The Entrepreneurship Industry and the Rise of the Veblenian Entrepreneur - telotortium
https://papers.ssrn.com/sol3/papers.cfm?abstract_id=3479042&utm_campaign=Matt%27s%20Thoughts%20In%20Between&utm_medium=email&utm_source=Revue%20newsletter
======
telotortium
Abstract:

> What is driving the declining quality of innovation-driven entrepreneurship?
> In this paper, we argue the growing entrepreneurship industry is an
> important yet overlooked explanation. This rapidly growing industry has
> transformed the nature of entrepreneurship and encouraged a particular form
> of low-quality entrepreneurship. It has done so by leveraging the Ideology
> of Entrepreneurialism to mass-produce and mass-market products that make
> possible what we term Veblenian Entrepreneurship. This is entrepreneurship
> pursued primarily as a form of conspicuous consumption. Aside from lowering
> average entrepreneurial quality, Veblenian Entrepreneurship has a range of
> (short-run) positive and (medium and long-run) negative effects for both
> individuals and society at large. We argue that the rise of the Veblenian
> Entrepreneur has contributed to creating an increasingly Untrepreneurial
> Economy. That is an economy which superficially appears innovation-driven
> and dynamic, but is actually rife with inefficiencies and unable to generate
> economically meaningful growth through innovation.

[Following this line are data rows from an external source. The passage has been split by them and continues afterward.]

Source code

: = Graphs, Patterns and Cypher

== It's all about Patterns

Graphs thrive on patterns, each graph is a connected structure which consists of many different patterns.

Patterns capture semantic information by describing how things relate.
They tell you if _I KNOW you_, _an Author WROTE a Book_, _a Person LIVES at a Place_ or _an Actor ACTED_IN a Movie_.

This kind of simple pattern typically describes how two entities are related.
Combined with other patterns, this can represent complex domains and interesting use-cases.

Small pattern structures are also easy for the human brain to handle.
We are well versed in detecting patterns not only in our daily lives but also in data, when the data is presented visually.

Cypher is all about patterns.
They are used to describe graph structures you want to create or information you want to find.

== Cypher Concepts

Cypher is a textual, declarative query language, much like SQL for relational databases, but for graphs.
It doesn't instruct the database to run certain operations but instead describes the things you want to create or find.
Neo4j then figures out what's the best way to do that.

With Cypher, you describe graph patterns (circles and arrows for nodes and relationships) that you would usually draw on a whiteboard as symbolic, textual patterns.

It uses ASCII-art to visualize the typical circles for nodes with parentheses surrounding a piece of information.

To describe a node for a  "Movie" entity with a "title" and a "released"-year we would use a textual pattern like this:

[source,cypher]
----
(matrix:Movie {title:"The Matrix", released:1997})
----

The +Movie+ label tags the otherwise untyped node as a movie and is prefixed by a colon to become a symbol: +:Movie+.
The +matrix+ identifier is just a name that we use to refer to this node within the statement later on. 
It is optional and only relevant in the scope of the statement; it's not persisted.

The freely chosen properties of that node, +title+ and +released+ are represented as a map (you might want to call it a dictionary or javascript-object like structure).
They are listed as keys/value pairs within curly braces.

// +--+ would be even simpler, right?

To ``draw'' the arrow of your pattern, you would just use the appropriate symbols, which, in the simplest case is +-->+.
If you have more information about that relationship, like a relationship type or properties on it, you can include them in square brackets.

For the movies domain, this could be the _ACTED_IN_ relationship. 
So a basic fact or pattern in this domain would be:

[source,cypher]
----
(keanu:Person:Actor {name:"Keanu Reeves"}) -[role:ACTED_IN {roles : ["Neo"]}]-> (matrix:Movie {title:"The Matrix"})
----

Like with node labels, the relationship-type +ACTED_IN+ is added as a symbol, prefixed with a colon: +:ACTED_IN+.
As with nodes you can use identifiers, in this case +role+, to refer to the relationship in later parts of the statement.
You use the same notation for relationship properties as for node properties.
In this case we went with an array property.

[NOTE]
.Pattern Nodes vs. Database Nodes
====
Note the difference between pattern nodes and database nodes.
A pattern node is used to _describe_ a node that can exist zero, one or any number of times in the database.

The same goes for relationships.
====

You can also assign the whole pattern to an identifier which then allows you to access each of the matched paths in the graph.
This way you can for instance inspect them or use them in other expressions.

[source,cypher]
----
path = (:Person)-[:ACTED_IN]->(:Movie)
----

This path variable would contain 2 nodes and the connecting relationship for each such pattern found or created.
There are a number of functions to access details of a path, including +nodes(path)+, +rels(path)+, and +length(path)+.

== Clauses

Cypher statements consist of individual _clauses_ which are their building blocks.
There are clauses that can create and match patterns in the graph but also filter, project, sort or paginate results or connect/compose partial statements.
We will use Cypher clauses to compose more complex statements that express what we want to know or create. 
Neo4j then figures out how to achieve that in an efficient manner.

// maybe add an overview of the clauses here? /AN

I was hoping this paper would have some good stats about this potential
phenomenon of "fake" entrepreneurship, but it seems to be a fluffed-up blog
post with a few more citations for the most part. Still a good thing to
investigate in the future though. I did find this quote striking:

> Freeman et al (2019) found that engagement in entrepreneurship (irrespective
> of failure) was associated with higher levels of depression, ADHD, substance
> abuse and bipolar disorder, while only 24% of entrepreneurs have no mental
> health issues.